S: Salgın sürecinde Tıp Fakültesinde ne gibi faaliyetler oldu?

“Faaliyetlerimiz artık Zoom üzerinden oluyor. Öğrenci faaliyetlerimiz de var, doktorlarımızın da faaliyetleri de var. Daha çok salgınla ve Covid üzerine faaliyetler; ‘Covid’in öğrencilere etkisi, Covid’in eğitime etkisi’ gibi. Tıp Fakültesi dergimizi ‘Özel Covid Sayısı’ olarak çıkardık. Öğrencilerimiz de online olarak gazete çıkarmaya devam ediyor. Sosyal faaliyetler ise Covid önlemleri dolayısıyla bu süreçte yapılamıyor.”

S: Tıp Fakültesini tercih etmek isteyen öğrencilere neler tavsiye edersiniz?

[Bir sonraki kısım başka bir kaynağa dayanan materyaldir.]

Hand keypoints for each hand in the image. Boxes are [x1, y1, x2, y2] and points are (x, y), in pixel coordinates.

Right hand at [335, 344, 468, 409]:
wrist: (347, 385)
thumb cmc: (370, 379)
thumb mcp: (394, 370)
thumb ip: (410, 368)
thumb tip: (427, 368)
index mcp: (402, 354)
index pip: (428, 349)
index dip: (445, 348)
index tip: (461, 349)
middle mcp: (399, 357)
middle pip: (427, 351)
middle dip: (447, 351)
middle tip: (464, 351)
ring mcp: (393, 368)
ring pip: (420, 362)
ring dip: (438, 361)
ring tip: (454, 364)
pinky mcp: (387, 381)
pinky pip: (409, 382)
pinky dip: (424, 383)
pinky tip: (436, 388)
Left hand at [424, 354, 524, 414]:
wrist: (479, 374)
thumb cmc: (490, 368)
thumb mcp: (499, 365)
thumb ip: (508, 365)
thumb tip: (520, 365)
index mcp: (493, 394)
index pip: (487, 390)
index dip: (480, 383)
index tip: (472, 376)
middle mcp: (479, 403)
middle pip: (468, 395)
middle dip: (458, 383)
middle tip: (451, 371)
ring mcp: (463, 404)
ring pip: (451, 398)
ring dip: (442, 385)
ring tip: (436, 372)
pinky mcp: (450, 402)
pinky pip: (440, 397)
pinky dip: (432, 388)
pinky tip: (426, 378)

“Tıp Fakültesi eğitimi zorlu bir süreç. Öncelikle bu zorlu süreci karşılayabilecek kafa yapılarında olmaları gerekiyor. Bir de istemeden yapılabilecek bir okuma süreci değil; meslek de değil. Anne babalar çocuklarının doktor olmasını elbette ister. Ama benim anne - babalara tavsiyem, çocuklarının kendi istekleri doğrultusunda davranmaları. Çünkü hakikaten bizim çok meşakkati ve uzun bir yolumuz var. Bu istemeden yapılabilecek, tamamlanabilecek bir yol değil gerçekten. Öğrenciler, eğer kendilerinin bu meşakkatli yolda gidemeyeceklerini hissediyorlarsa en başından buna hiç kalkışmasınlar. Diğer türlü düzenli çalışan ve bunu isteyen herkes bizim Fakültemizi kazanabilir. Ülkemizde Tıp Fakültesi sayısı da çok, Vakıf Üniversiteleriyle 180’i buluyor. Öğrenci ‘Ben bu Tıp Fakültesini istiyorum’ diyorsa mutlaka başından itibaren düzenli çalışıp, bunu hedefe koymak zorunda.”

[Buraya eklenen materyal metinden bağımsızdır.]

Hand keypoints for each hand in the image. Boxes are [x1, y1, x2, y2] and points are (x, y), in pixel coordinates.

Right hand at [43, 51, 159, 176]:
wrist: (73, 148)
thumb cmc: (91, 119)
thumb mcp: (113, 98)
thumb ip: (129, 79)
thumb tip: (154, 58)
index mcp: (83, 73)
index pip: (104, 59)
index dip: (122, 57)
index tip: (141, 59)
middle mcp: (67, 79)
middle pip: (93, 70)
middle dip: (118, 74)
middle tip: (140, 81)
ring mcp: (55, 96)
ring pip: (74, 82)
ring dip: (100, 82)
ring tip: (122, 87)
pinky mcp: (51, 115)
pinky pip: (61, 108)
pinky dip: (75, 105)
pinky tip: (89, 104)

“Tıp Fakültemiz ise yeni fakültelerden biri olmasına rağmen; açılır açılmaz öğrenci alan, okutup mezun eden tek fakülte. Tıp Fakültelerinin hiçbiri açıldığı ilk yıllarda kendi öğrencilerini mutlaka başka üniversitelerin Tıp Fakültelerinde başlatır ve ondan sonra alt yapısını oluşturur. Hatta biz şuanda Kırklareli Üniversitesinin öğrencilerine bünyemizde eğitim veriyoruz. Yani biz artık kendi öğrencilerimiz dışında, başka bir Üniversitenin öğrencilerine de eğitim verecek seviyeye geldik. O yüzden hem akademik anlamda, hem hizmet anlamında, hem de eğitimimiz olarak kesinlikle belli bir seviyeye geldik. Türkiye’deki 180 Tıp Fakültesi içerisinde akredite olan 33 Fakülte arasındayız. İstanbul’a yakınlığımız da tabii ki tercih edilme sebeplerimizi artırıyor. Gelen öğrencilerimiz hem il olarak, hem Üniversitemizin imkânları olarak, hem de akademik olarak buradan memnunlar. Öğrenciler ve anne  - babaları Tıp Fakültemizi gönül rahatlığıyla tercih edebilirler.”